Osteogenesis imperfecta- type 7

Overview

A rare connective tissue disorder characterized by fragile bones. Type VII is a severe form of the condition which is recessively inherited.

Symptoms

* Osteopenia * Short arm bone * Short thigh bone * Short stature * Fractures at birth

Causes

Osteogenesis imperfecta can result from autosomal dominant inheritance of a defect in the amount of Type I collagen, an important part of the bone matrix. Clinical signs may result from defective osteoblastic activity and a defect of mesenchymal collagen (embryonic connective tissue) and its derivatives (sclerae, bones, and ligaments). The reticulum fails to differentiate into mature collagen or causes abnormal collagen development, leading to immature and coarse bone formation. Cortical bone thinning also occurs. Type I, the most common form of osteogenesis imperfecta, occurs in about 1 in 30,000 live births. Both types I and IV are thought to be inherited as an autosomal dominant trait. Types II and III are believed to be inherited as an autosomal recessive trait.

Diagnosis

Family history and characteristic features, such as blue sclerae or deafness, establish the diagnosis. Whenever possible, collagen biochemical studies of cultured skin fibroblasts should be performed. Prenatal diagnosis may be available for certain families with an identified mutation. Prenatal ultrasound performed as early as 16 weeks may show evidence of severe osteogenesis imperfecta. X-rays showing evidence of multiple old fractures and skeletal deformities and a skull X-ray showing wide sutures with small, irregularly shaped islands of bone (wormian bones) between them support the diagnosis. These findings can help differentiate osteogenesis imperfecta from child abuse or from other disorders such as juvenile idiopathic osteoporosis. In a family with a history of type II osteogenesis imperfecta, diagnostic serial ultrasound should be considered for future pregnancies to detect limb shortening, in utero fractures, and polyhydramnios.

Treatment

Treatment aims to prevent deformities by traction, immobilization, or both and to aid normal development and rehabilitation. Fractures must be repaired quickly to avoid deformities. Surgical procedures such as inserting metal rods through bones can help strengthen bones and prevent deformity. The use of bisphosphonates in children with osteogenesis imperfecta is being researched, as are growth hormone and gene therapies.

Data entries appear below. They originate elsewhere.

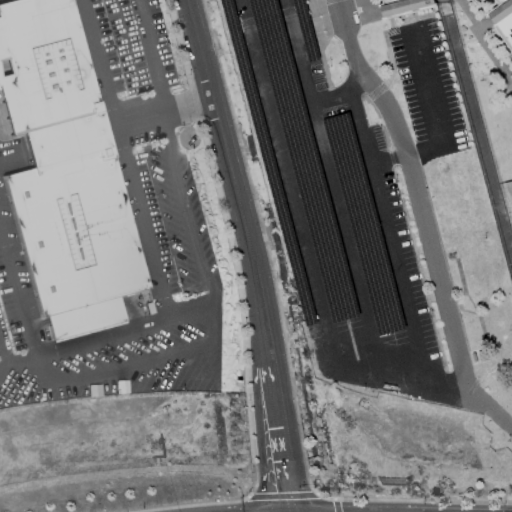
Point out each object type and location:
building: (403, 6)
building: (503, 20)
road: (477, 31)
road: (427, 86)
road: (340, 94)
road: (157, 112)
road: (64, 139)
road: (13, 152)
road: (406, 154)
building: (62, 172)
building: (63, 173)
road: (332, 186)
road: (415, 194)
road: (142, 220)
road: (389, 236)
road: (304, 245)
road: (252, 253)
road: (190, 309)
road: (208, 339)
road: (3, 351)
road: (21, 359)
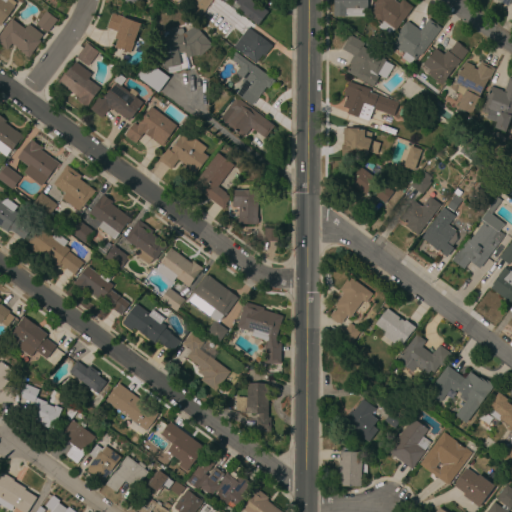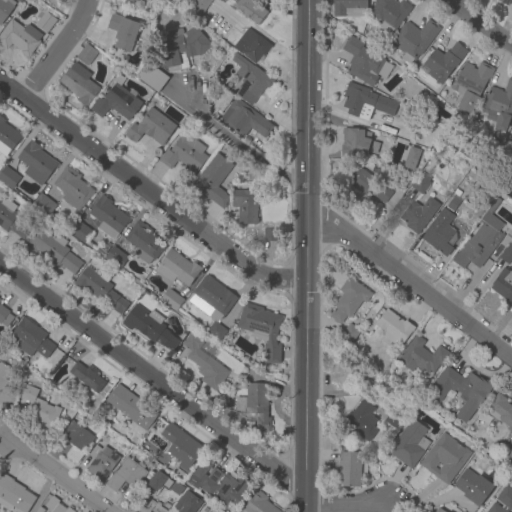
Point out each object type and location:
building: (19, 0)
building: (126, 1)
building: (131, 1)
building: (503, 2)
building: (505, 2)
road: (301, 3)
building: (200, 6)
building: (350, 7)
building: (5, 8)
building: (5, 8)
building: (349, 8)
building: (249, 9)
building: (252, 10)
building: (388, 13)
building: (389, 14)
building: (44, 22)
building: (45, 22)
road: (479, 23)
building: (232, 30)
building: (122, 32)
building: (123, 32)
building: (19, 37)
building: (412, 38)
building: (414, 39)
building: (251, 45)
building: (180, 46)
building: (181, 46)
building: (256, 48)
road: (56, 52)
building: (85, 54)
building: (87, 54)
building: (442, 62)
building: (444, 62)
building: (363, 63)
building: (365, 63)
building: (152, 76)
building: (151, 77)
building: (251, 79)
building: (249, 81)
building: (77, 83)
building: (79, 83)
building: (470, 84)
building: (471, 84)
building: (117, 100)
building: (364, 101)
building: (365, 102)
building: (116, 103)
building: (499, 106)
building: (499, 106)
building: (245, 119)
building: (244, 120)
building: (150, 128)
building: (151, 128)
building: (7, 138)
road: (236, 140)
building: (358, 141)
building: (357, 143)
building: (184, 152)
building: (185, 154)
building: (410, 158)
building: (412, 159)
building: (35, 163)
building: (36, 163)
building: (511, 175)
building: (8, 177)
building: (8, 177)
building: (212, 180)
building: (213, 180)
building: (360, 181)
building: (419, 183)
building: (370, 185)
building: (72, 188)
building: (72, 189)
building: (457, 192)
road: (147, 194)
building: (383, 194)
building: (453, 203)
building: (44, 205)
building: (246, 205)
building: (245, 206)
building: (418, 214)
building: (417, 215)
building: (108, 217)
building: (108, 217)
building: (12, 219)
building: (12, 220)
building: (80, 232)
building: (81, 232)
building: (438, 232)
building: (441, 233)
building: (268, 234)
building: (269, 234)
building: (144, 242)
building: (479, 242)
building: (143, 243)
building: (478, 243)
building: (102, 248)
building: (53, 250)
building: (55, 252)
building: (506, 253)
building: (507, 255)
road: (305, 256)
building: (116, 257)
building: (178, 267)
building: (178, 268)
road: (411, 282)
building: (502, 285)
building: (504, 285)
building: (100, 288)
building: (99, 290)
building: (211, 298)
building: (171, 299)
building: (213, 299)
building: (350, 300)
building: (346, 301)
building: (5, 316)
building: (4, 318)
building: (149, 326)
building: (392, 327)
building: (394, 327)
building: (149, 328)
building: (261, 330)
building: (263, 330)
building: (215, 331)
building: (217, 332)
building: (348, 336)
building: (31, 339)
building: (32, 339)
building: (420, 357)
building: (421, 357)
building: (204, 362)
building: (205, 362)
building: (87, 377)
road: (150, 377)
building: (86, 378)
building: (4, 379)
building: (5, 385)
building: (460, 390)
building: (461, 390)
building: (131, 406)
building: (256, 406)
building: (35, 407)
building: (130, 407)
building: (257, 407)
building: (40, 408)
building: (71, 410)
building: (88, 410)
building: (501, 410)
building: (501, 411)
building: (361, 419)
building: (392, 419)
building: (363, 421)
road: (3, 432)
building: (75, 439)
building: (75, 439)
road: (3, 443)
building: (408, 444)
building: (410, 445)
building: (180, 446)
building: (181, 446)
building: (506, 455)
building: (443, 458)
building: (446, 458)
building: (100, 462)
building: (101, 462)
building: (350, 468)
building: (349, 469)
building: (156, 473)
building: (125, 474)
building: (126, 474)
road: (56, 476)
building: (216, 483)
building: (220, 483)
building: (471, 486)
building: (474, 488)
building: (14, 495)
building: (15, 495)
building: (503, 501)
building: (185, 502)
building: (258, 503)
road: (345, 503)
building: (55, 506)
building: (39, 509)
building: (439, 511)
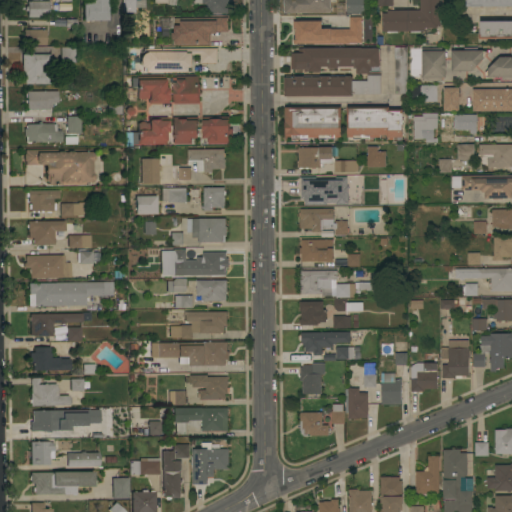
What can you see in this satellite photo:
road: (405, 0)
building: (156, 1)
building: (159, 1)
building: (384, 2)
building: (488, 2)
building: (487, 3)
building: (130, 4)
building: (128, 5)
building: (212, 5)
building: (213, 5)
building: (306, 5)
building: (356, 5)
building: (304, 6)
building: (352, 6)
building: (34, 8)
building: (36, 8)
building: (93, 9)
building: (91, 10)
building: (411, 17)
building: (412, 17)
building: (355, 22)
road: (110, 23)
building: (196, 29)
building: (494, 29)
building: (495, 29)
building: (193, 31)
building: (322, 32)
building: (325, 32)
building: (31, 36)
building: (32, 36)
building: (113, 37)
building: (64, 53)
building: (66, 53)
building: (173, 58)
building: (333, 58)
building: (336, 58)
building: (464, 58)
building: (170, 59)
building: (464, 60)
building: (431, 64)
building: (432, 64)
road: (481, 66)
building: (33, 67)
building: (498, 67)
building: (32, 68)
building: (500, 68)
building: (398, 69)
building: (400, 69)
building: (329, 84)
building: (329, 85)
building: (149, 87)
building: (182, 89)
building: (184, 89)
building: (149, 90)
building: (422, 92)
building: (426, 92)
building: (38, 98)
building: (39, 98)
building: (448, 98)
building: (449, 99)
building: (490, 99)
building: (491, 99)
road: (349, 100)
building: (113, 106)
road: (205, 107)
building: (310, 121)
building: (311, 121)
building: (373, 121)
building: (462, 122)
building: (464, 122)
building: (372, 123)
building: (70, 124)
building: (72, 124)
building: (425, 126)
building: (422, 127)
building: (183, 128)
building: (216, 129)
building: (181, 130)
building: (212, 130)
building: (147, 131)
building: (39, 132)
building: (40, 132)
building: (150, 132)
building: (464, 150)
building: (462, 151)
building: (495, 154)
building: (310, 155)
building: (313, 155)
building: (494, 155)
building: (374, 156)
building: (373, 157)
building: (205, 158)
building: (202, 161)
building: (61, 164)
building: (59, 165)
building: (343, 165)
building: (345, 165)
building: (442, 165)
building: (444, 165)
building: (146, 170)
building: (148, 170)
building: (181, 173)
building: (484, 184)
building: (485, 185)
building: (310, 190)
building: (322, 191)
building: (171, 194)
building: (172, 194)
building: (211, 197)
building: (212, 197)
building: (38, 199)
building: (40, 199)
building: (142, 204)
building: (144, 204)
building: (69, 208)
building: (71, 208)
road: (213, 211)
building: (500, 217)
building: (501, 217)
building: (318, 220)
building: (321, 220)
building: (147, 226)
building: (479, 226)
building: (476, 227)
building: (206, 228)
building: (204, 229)
building: (42, 230)
building: (41, 231)
building: (175, 237)
building: (173, 238)
building: (75, 240)
building: (75, 240)
building: (501, 246)
building: (501, 247)
building: (315, 249)
building: (314, 250)
building: (83, 256)
building: (82, 257)
building: (471, 258)
building: (472, 258)
building: (349, 259)
building: (352, 259)
building: (189, 263)
building: (194, 263)
building: (45, 265)
building: (44, 266)
road: (262, 270)
building: (487, 276)
building: (489, 276)
building: (327, 283)
building: (175, 284)
building: (321, 284)
building: (174, 285)
building: (210, 288)
building: (470, 288)
building: (468, 289)
building: (209, 290)
building: (64, 292)
building: (64, 292)
building: (180, 300)
building: (182, 300)
building: (115, 303)
building: (446, 303)
building: (346, 304)
building: (415, 304)
building: (498, 307)
building: (498, 308)
building: (309, 312)
building: (311, 312)
building: (48, 321)
building: (338, 321)
building: (340, 321)
building: (46, 322)
building: (478, 322)
building: (196, 323)
building: (199, 323)
building: (476, 323)
building: (70, 333)
building: (72, 333)
building: (319, 340)
building: (321, 340)
building: (497, 347)
building: (492, 349)
building: (191, 351)
building: (190, 352)
building: (342, 352)
building: (344, 352)
building: (400, 357)
building: (398, 358)
building: (452, 358)
building: (454, 358)
building: (45, 359)
building: (478, 359)
building: (45, 360)
building: (87, 368)
building: (423, 371)
building: (368, 374)
building: (421, 376)
building: (310, 377)
building: (308, 378)
building: (74, 383)
building: (73, 384)
building: (209, 385)
building: (387, 388)
building: (389, 388)
building: (45, 393)
building: (43, 394)
building: (173, 397)
building: (176, 397)
building: (354, 403)
building: (356, 403)
building: (335, 413)
building: (337, 413)
building: (200, 417)
building: (60, 418)
building: (197, 418)
building: (59, 419)
building: (311, 423)
building: (310, 424)
building: (150, 427)
building: (152, 427)
road: (388, 440)
building: (501, 440)
building: (503, 440)
building: (478, 448)
building: (480, 448)
building: (180, 449)
building: (39, 451)
building: (38, 452)
building: (81, 458)
building: (108, 459)
building: (206, 462)
building: (204, 463)
building: (142, 465)
building: (145, 465)
building: (170, 469)
building: (169, 474)
building: (426, 477)
building: (427, 477)
building: (499, 477)
building: (501, 477)
building: (57, 481)
building: (58, 481)
building: (453, 481)
building: (455, 482)
building: (117, 487)
building: (118, 487)
building: (389, 493)
building: (387, 494)
building: (356, 500)
building: (358, 500)
building: (140, 501)
building: (142, 501)
building: (500, 504)
building: (501, 504)
building: (325, 505)
building: (328, 505)
building: (37, 507)
building: (37, 507)
building: (414, 508)
building: (416, 508)
building: (112, 509)
building: (117, 509)
building: (305, 511)
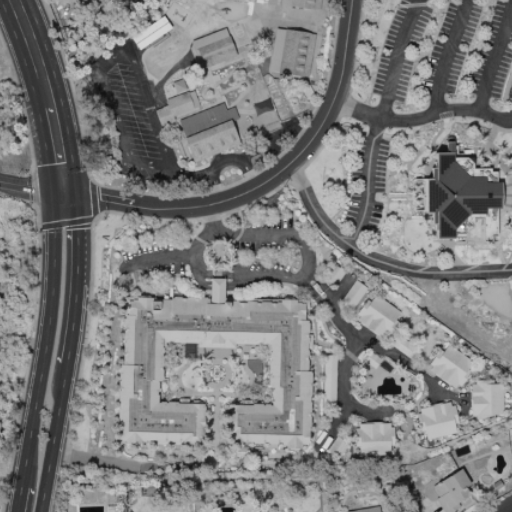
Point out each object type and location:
building: (302, 4)
building: (212, 49)
building: (291, 53)
road: (34, 54)
road: (448, 54)
road: (400, 55)
road: (100, 59)
road: (497, 64)
road: (73, 89)
building: (177, 107)
road: (23, 110)
road: (445, 111)
road: (62, 152)
road: (374, 155)
road: (221, 160)
road: (265, 180)
road: (32, 191)
building: (469, 200)
road: (85, 219)
road: (216, 235)
road: (271, 236)
road: (92, 239)
road: (349, 245)
road: (173, 258)
road: (77, 268)
road: (479, 271)
road: (252, 280)
building: (353, 295)
building: (378, 317)
road: (45, 339)
building: (404, 348)
road: (31, 352)
building: (371, 360)
building: (450, 367)
building: (214, 368)
building: (329, 380)
road: (435, 381)
building: (486, 400)
building: (437, 421)
road: (55, 429)
building: (374, 439)
building: (452, 491)
road: (18, 498)
building: (367, 510)
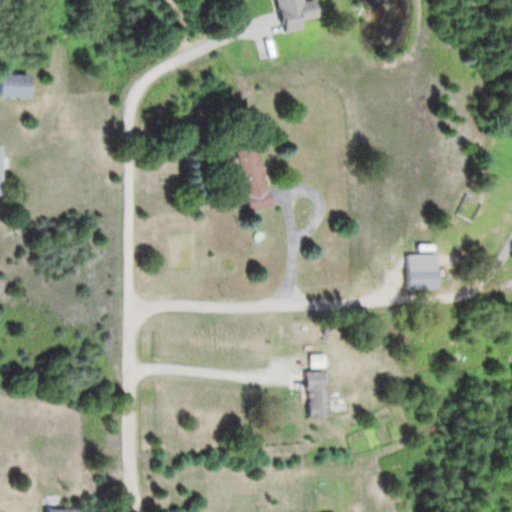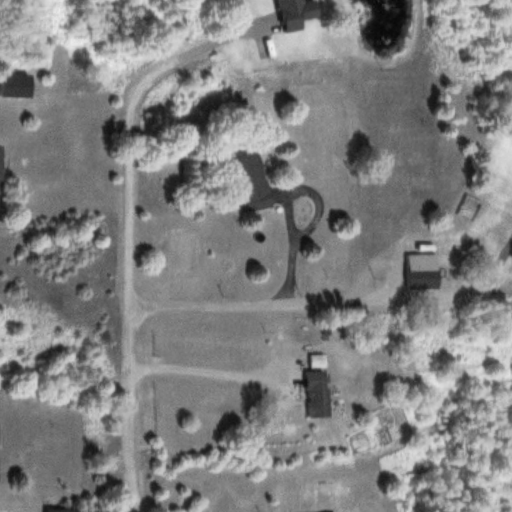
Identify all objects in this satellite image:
building: (283, 13)
building: (11, 85)
road: (127, 126)
building: (2, 171)
building: (244, 178)
road: (289, 249)
building: (415, 277)
road: (251, 304)
building: (306, 393)
road: (128, 409)
building: (51, 510)
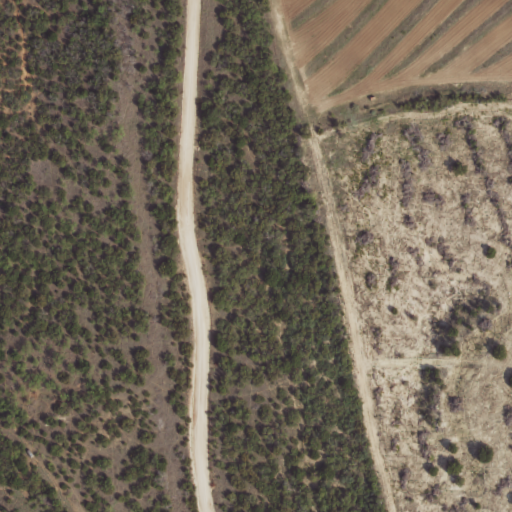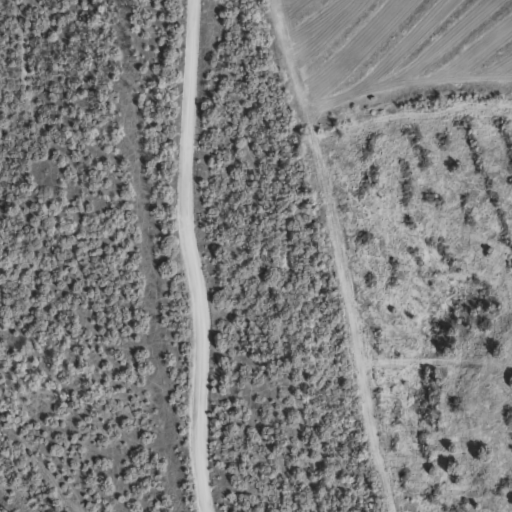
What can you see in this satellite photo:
road: (235, 256)
road: (120, 401)
road: (28, 475)
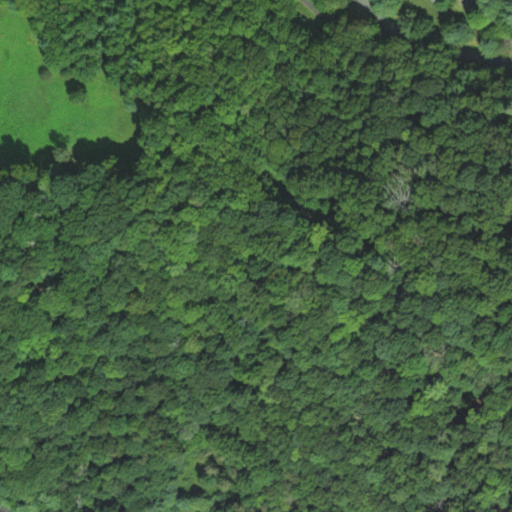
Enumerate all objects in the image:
building: (430, 0)
road: (428, 47)
road: (5, 508)
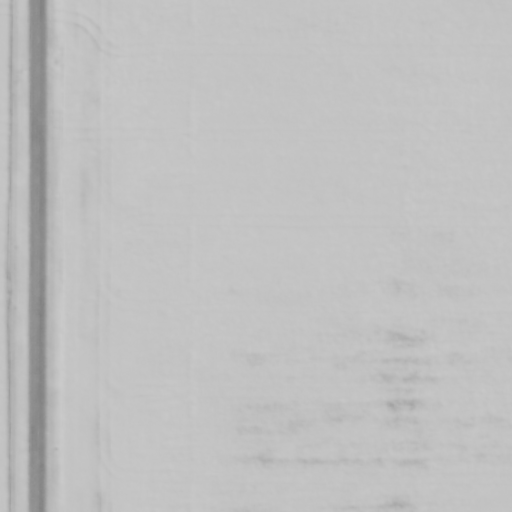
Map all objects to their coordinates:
road: (39, 256)
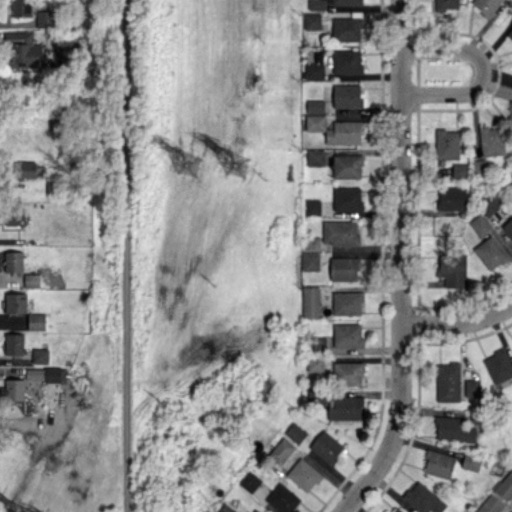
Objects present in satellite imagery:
building: (329, 3)
building: (447, 4)
building: (20, 8)
building: (44, 18)
building: (312, 20)
building: (346, 28)
building: (509, 33)
building: (23, 49)
building: (346, 61)
building: (315, 70)
road: (483, 71)
building: (347, 95)
building: (315, 105)
building: (509, 115)
building: (315, 122)
building: (344, 132)
building: (491, 140)
building: (447, 143)
building: (316, 157)
building: (347, 165)
power tower: (191, 166)
building: (26, 169)
building: (459, 169)
power tower: (242, 170)
building: (452, 197)
building: (347, 198)
building: (490, 204)
building: (312, 206)
building: (14, 217)
building: (479, 224)
building: (508, 227)
building: (341, 231)
building: (312, 243)
building: (490, 253)
road: (126, 256)
building: (310, 260)
building: (14, 261)
road: (400, 264)
building: (344, 268)
building: (453, 269)
building: (31, 279)
building: (311, 301)
building: (16, 302)
building: (347, 302)
building: (36, 321)
road: (458, 322)
building: (347, 334)
building: (14, 343)
building: (39, 355)
building: (315, 364)
building: (498, 366)
building: (348, 372)
building: (43, 373)
building: (448, 381)
building: (472, 387)
building: (13, 389)
building: (346, 407)
building: (454, 429)
building: (295, 432)
building: (327, 447)
building: (282, 450)
building: (471, 461)
building: (439, 463)
building: (304, 474)
building: (249, 481)
building: (504, 487)
building: (282, 498)
building: (423, 498)
building: (489, 504)
building: (226, 508)
building: (396, 509)
building: (256, 510)
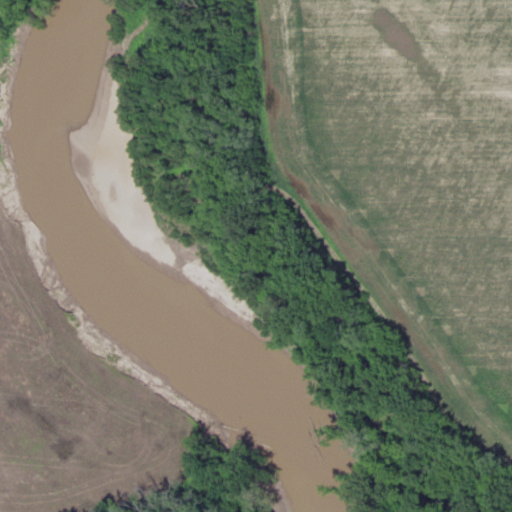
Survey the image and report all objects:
river: (171, 257)
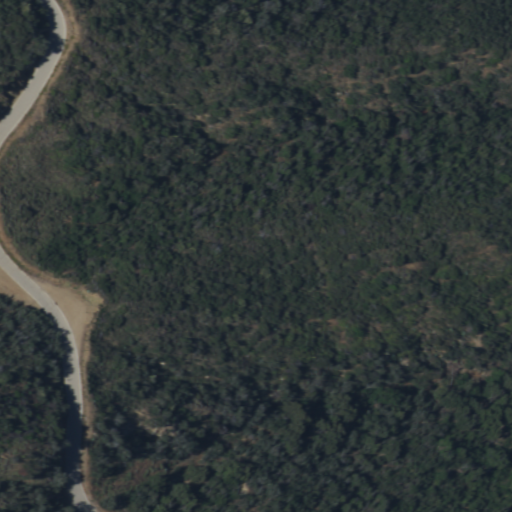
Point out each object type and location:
road: (1, 259)
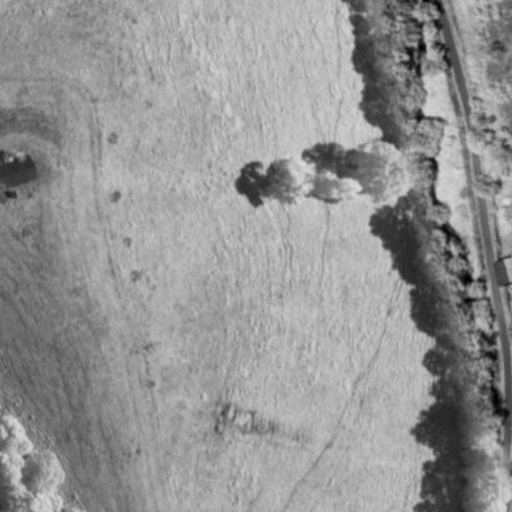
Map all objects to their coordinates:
building: (17, 172)
road: (486, 254)
building: (508, 271)
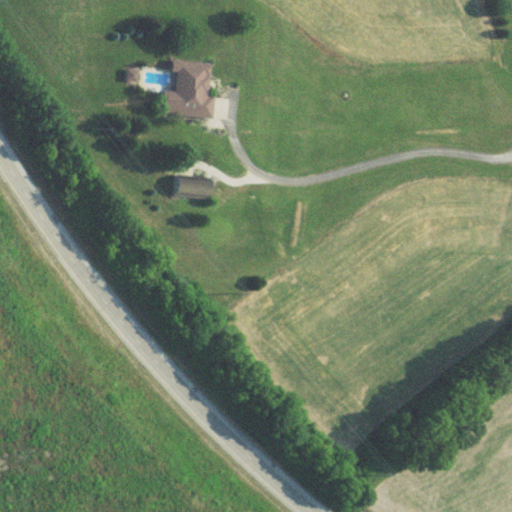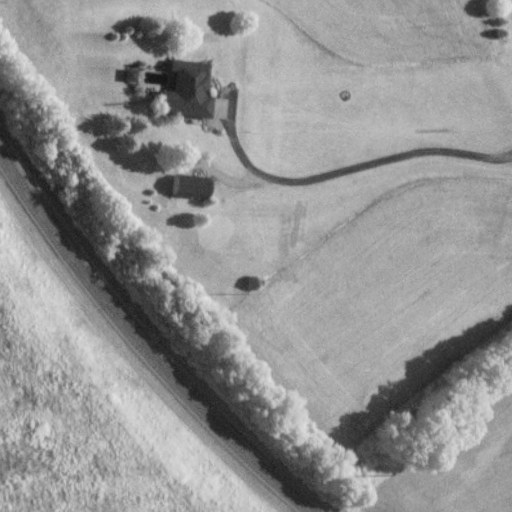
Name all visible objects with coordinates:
road: (364, 170)
road: (138, 347)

Other medical interventions include bone marrow transplant. Supportive measures include: ❑ checking the patient's circulatory, motor, and sensory abilities ❑ encouraging the patient to walk when possible (children with osteogenesis imperfecta develop a fear of walking) ❑ teaching preventive measures, such as avoiding contact sports or strenuous activities or wearing knee pads, helmets, or other protective devices when engaging in sports ❑ assessing for and treating scoliosis, a common complication ❑ promoting preventive dental care and repair of dental caries.